## Your objective
Which lines of the entries contain the word "Giudice"? Please list them.
Records for this exercise Start Marker
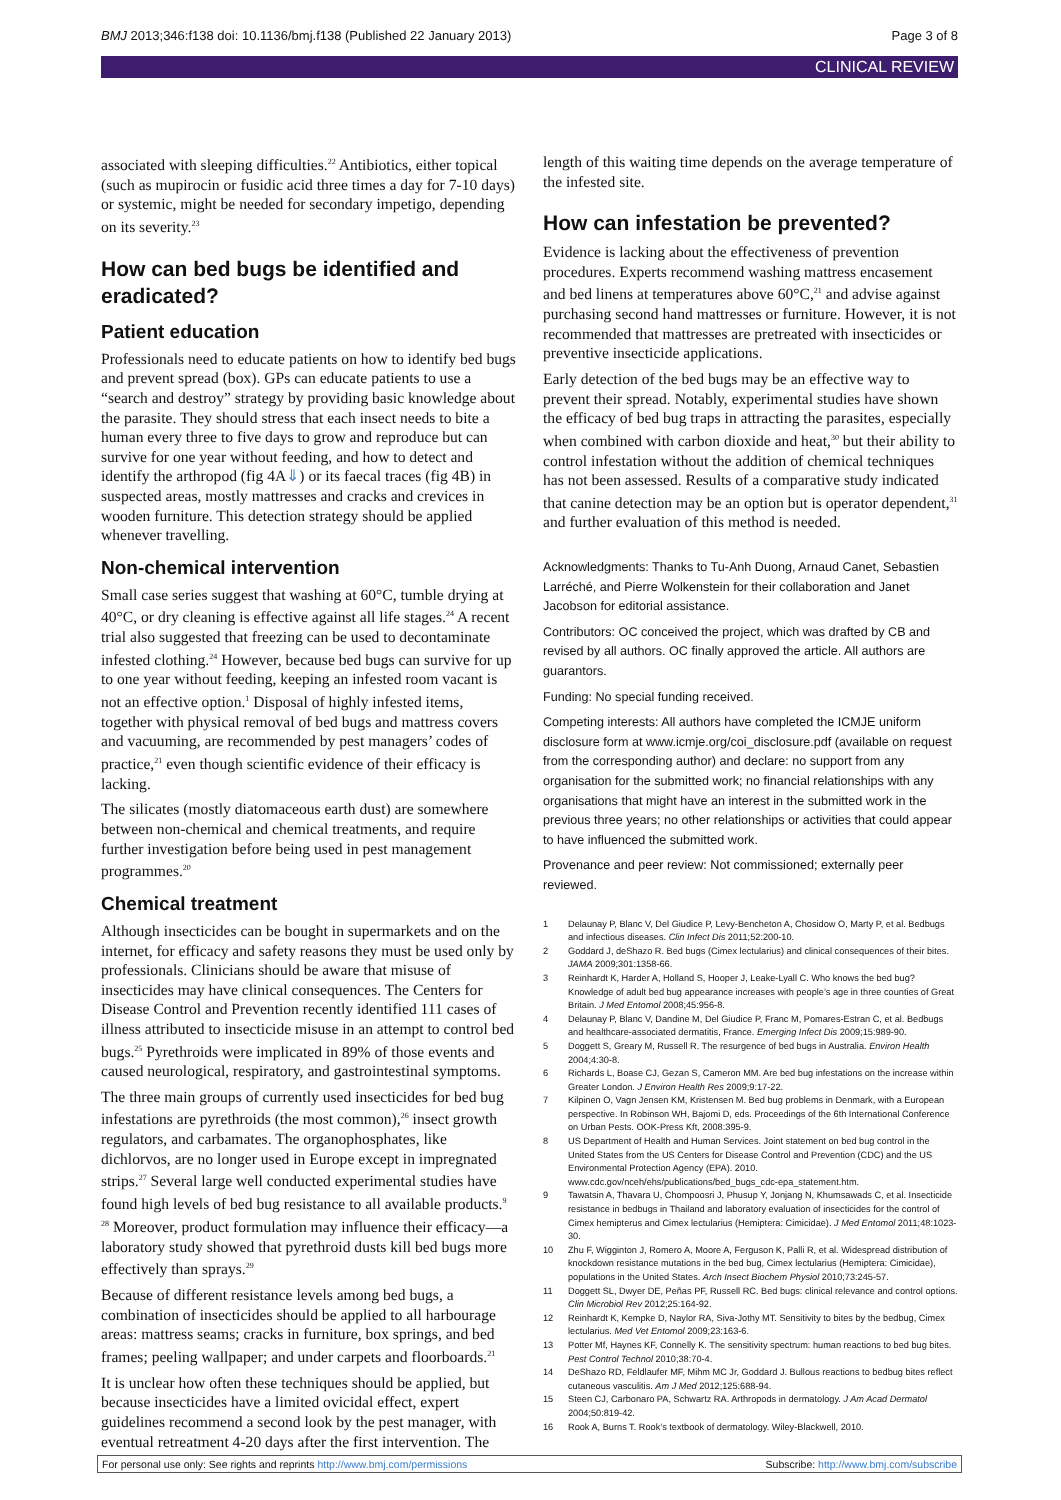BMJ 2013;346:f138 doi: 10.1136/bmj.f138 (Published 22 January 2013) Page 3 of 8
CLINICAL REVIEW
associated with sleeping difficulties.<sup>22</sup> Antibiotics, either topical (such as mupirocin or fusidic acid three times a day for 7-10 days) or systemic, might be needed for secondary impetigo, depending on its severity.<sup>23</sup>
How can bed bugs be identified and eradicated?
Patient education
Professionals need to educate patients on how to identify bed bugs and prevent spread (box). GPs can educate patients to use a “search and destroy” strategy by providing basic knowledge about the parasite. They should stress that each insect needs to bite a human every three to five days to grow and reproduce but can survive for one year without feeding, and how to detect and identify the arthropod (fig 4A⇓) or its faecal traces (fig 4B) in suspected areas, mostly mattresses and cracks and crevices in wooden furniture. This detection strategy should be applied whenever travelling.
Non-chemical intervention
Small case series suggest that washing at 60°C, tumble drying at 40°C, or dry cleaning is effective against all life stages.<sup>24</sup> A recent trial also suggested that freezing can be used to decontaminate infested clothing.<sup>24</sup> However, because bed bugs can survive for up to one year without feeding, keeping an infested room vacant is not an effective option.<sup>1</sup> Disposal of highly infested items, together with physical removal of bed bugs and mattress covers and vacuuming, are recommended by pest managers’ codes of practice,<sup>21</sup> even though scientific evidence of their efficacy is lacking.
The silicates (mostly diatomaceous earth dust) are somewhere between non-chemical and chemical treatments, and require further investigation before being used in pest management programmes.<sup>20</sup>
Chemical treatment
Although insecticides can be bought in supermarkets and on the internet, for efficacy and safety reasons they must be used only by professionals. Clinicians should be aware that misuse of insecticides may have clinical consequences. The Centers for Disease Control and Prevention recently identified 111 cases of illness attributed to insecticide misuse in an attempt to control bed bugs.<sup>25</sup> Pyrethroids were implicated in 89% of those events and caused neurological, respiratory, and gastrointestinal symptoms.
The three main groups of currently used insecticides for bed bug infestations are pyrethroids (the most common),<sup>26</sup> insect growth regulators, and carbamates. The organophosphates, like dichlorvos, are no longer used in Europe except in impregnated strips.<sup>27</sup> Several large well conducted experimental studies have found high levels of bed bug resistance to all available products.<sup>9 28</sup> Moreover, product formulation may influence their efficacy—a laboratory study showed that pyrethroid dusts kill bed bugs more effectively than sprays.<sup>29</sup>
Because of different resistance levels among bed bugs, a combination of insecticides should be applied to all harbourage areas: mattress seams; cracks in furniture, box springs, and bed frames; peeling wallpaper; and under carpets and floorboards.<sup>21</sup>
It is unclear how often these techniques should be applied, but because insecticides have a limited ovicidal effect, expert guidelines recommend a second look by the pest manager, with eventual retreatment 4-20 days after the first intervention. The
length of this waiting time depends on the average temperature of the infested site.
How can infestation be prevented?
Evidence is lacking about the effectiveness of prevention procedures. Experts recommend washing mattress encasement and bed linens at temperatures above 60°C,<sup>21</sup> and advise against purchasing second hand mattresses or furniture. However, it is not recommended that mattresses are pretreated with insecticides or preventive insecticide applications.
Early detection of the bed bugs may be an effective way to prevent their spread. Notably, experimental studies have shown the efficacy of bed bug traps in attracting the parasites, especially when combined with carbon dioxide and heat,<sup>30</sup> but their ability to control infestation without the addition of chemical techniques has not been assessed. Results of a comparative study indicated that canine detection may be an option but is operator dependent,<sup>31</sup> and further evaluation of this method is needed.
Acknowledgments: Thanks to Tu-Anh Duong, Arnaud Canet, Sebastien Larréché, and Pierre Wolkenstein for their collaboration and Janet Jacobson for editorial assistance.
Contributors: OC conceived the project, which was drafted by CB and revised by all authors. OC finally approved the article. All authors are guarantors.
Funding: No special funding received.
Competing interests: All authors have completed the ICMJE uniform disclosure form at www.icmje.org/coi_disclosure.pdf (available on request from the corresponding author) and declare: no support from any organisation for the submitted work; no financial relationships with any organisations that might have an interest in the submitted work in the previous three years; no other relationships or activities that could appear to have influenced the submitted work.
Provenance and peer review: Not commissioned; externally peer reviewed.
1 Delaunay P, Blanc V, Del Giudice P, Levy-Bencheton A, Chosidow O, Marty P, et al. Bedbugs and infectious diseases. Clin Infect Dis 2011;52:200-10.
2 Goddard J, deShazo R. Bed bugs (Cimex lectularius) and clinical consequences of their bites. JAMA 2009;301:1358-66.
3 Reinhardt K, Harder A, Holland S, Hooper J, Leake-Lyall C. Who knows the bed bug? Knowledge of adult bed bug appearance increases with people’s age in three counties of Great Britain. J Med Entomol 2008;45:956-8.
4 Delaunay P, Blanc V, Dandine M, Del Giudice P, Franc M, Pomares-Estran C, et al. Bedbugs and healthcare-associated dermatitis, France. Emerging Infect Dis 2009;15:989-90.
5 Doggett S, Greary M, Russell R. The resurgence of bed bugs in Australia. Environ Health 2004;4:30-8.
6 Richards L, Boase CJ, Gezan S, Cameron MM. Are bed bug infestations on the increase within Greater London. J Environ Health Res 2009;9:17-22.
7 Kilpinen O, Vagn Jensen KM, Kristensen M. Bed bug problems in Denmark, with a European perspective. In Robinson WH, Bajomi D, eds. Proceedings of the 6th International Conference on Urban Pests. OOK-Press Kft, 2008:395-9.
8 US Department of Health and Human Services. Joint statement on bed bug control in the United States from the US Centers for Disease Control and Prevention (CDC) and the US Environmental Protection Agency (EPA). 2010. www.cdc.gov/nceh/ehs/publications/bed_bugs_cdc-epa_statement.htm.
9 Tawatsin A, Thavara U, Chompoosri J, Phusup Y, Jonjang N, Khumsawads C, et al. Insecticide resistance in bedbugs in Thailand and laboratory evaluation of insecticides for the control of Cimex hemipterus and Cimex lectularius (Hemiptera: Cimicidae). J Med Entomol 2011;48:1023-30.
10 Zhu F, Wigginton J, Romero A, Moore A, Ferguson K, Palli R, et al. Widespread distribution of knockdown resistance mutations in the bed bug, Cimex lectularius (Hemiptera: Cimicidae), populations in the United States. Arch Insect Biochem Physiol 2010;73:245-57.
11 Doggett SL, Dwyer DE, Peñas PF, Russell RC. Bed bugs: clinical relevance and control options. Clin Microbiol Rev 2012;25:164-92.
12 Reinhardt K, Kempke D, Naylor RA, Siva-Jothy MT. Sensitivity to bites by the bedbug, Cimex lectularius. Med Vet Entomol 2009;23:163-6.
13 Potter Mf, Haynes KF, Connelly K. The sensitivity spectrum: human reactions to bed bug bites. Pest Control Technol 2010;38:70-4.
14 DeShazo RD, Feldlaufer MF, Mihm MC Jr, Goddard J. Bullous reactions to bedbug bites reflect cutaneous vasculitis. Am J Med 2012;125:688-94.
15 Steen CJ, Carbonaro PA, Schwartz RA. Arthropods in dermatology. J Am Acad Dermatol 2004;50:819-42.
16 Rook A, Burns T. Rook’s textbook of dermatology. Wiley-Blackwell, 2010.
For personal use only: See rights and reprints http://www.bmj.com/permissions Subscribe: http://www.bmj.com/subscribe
Records for this exercise End Marker
Records for this exercise Start Marker
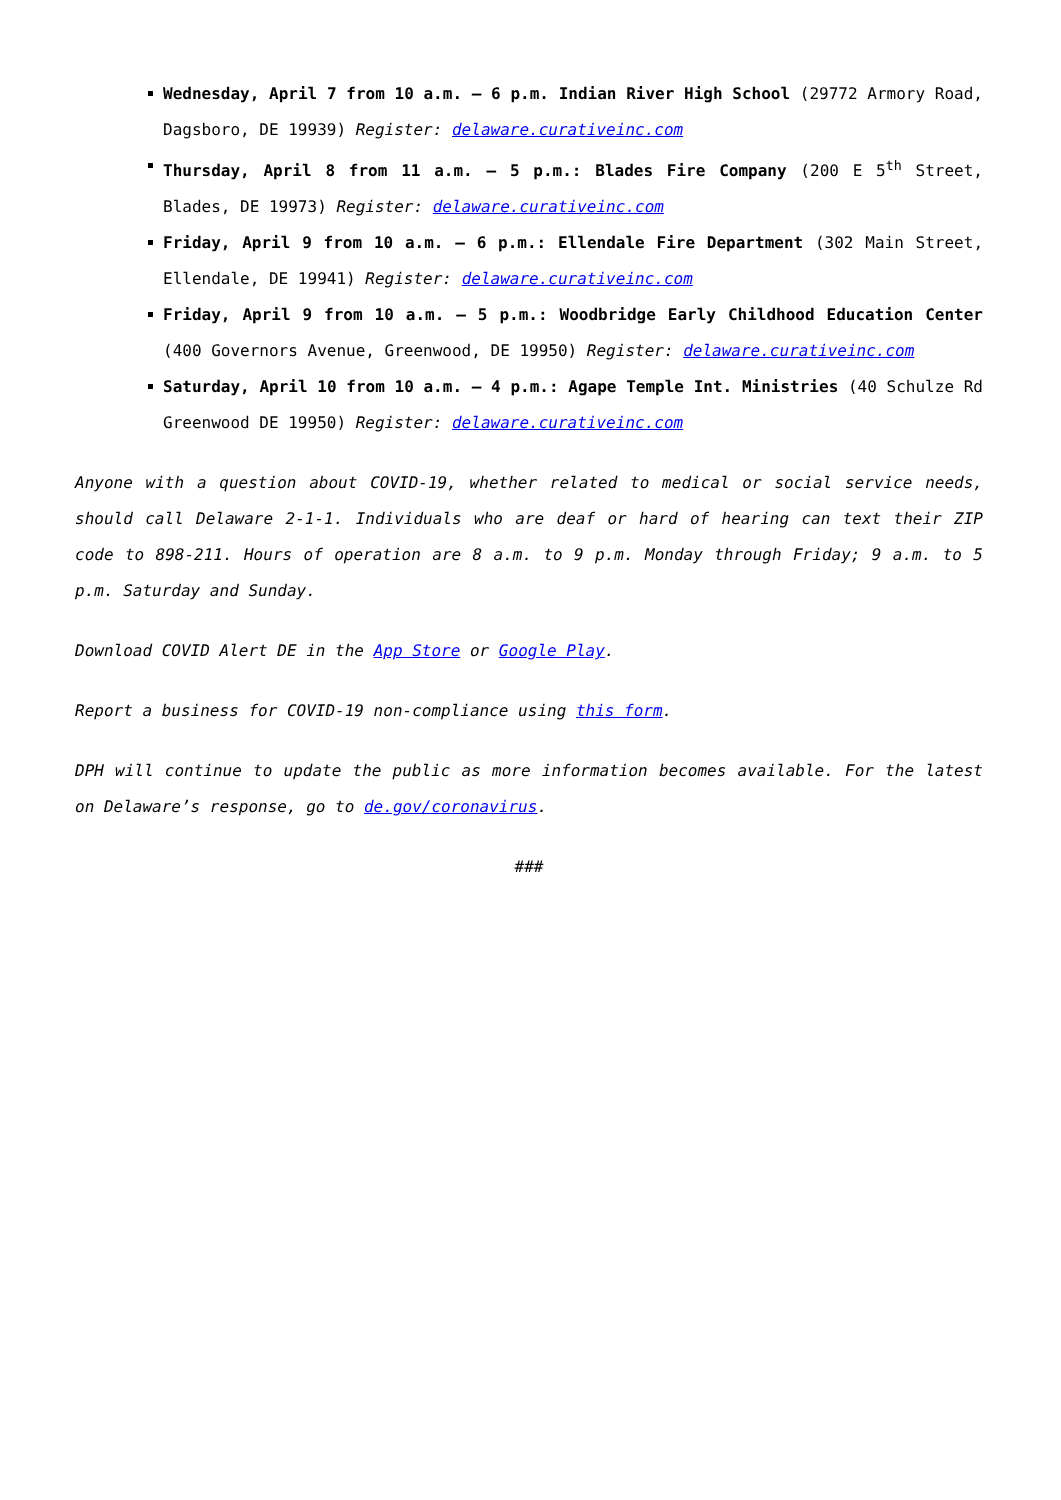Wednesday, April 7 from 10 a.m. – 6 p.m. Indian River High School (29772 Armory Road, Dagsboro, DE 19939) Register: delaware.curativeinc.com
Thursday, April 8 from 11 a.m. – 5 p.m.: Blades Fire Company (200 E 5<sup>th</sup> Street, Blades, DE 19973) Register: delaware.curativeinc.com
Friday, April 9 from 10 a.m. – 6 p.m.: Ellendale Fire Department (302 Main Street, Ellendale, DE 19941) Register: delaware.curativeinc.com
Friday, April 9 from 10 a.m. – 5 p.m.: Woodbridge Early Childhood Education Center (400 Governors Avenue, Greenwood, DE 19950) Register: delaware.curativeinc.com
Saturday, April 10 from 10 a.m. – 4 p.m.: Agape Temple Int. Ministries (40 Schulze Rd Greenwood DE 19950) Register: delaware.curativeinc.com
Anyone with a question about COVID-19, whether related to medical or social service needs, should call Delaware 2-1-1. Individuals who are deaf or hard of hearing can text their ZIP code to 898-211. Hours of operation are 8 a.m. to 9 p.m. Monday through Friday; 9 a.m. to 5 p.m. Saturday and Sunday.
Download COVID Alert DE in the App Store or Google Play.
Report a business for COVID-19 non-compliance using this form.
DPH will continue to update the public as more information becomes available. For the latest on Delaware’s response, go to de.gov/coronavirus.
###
Records for this exercise End Marker
Records for this exercise Start Marker
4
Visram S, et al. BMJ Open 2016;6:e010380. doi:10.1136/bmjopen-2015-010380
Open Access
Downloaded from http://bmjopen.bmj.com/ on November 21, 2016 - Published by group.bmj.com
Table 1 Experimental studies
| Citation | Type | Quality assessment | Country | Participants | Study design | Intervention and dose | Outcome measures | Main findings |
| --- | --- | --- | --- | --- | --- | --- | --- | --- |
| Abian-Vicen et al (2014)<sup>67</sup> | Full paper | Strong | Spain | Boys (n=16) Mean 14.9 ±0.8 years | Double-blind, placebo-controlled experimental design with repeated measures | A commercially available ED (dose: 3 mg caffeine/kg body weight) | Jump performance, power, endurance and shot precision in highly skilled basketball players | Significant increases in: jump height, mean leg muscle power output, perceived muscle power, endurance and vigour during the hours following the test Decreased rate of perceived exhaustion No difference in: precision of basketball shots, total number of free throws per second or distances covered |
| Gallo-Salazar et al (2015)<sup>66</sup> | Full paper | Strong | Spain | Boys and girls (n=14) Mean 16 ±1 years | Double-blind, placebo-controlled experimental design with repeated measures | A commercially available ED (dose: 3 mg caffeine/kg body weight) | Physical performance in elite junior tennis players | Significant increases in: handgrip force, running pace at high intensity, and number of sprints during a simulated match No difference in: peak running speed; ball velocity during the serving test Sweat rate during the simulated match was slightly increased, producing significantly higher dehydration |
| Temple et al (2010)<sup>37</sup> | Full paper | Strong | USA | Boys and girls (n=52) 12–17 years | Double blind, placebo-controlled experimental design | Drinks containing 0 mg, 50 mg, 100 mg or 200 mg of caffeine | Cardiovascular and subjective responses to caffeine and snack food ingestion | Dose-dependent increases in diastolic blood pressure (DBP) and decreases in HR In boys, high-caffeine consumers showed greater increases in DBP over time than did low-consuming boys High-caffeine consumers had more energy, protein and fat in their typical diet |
Records for this exercise End Marker
## Answer to this task
1 Delaunay P, Blanc V, Del Giudice P, Levy-Bencheton A, Chosidow O, Marty P, et al. Bedbugs and infectious diseases. Clin Infect Dis 2011;52:200-10.
4 Delaunay P, Blanc V, Dandine M, Del Giudice P, Franc M, Pomares-Estran C, et al. Bedbugs and healthcare-associated dermatitis, France. Emerging Infect Dis 2009;15:989-90.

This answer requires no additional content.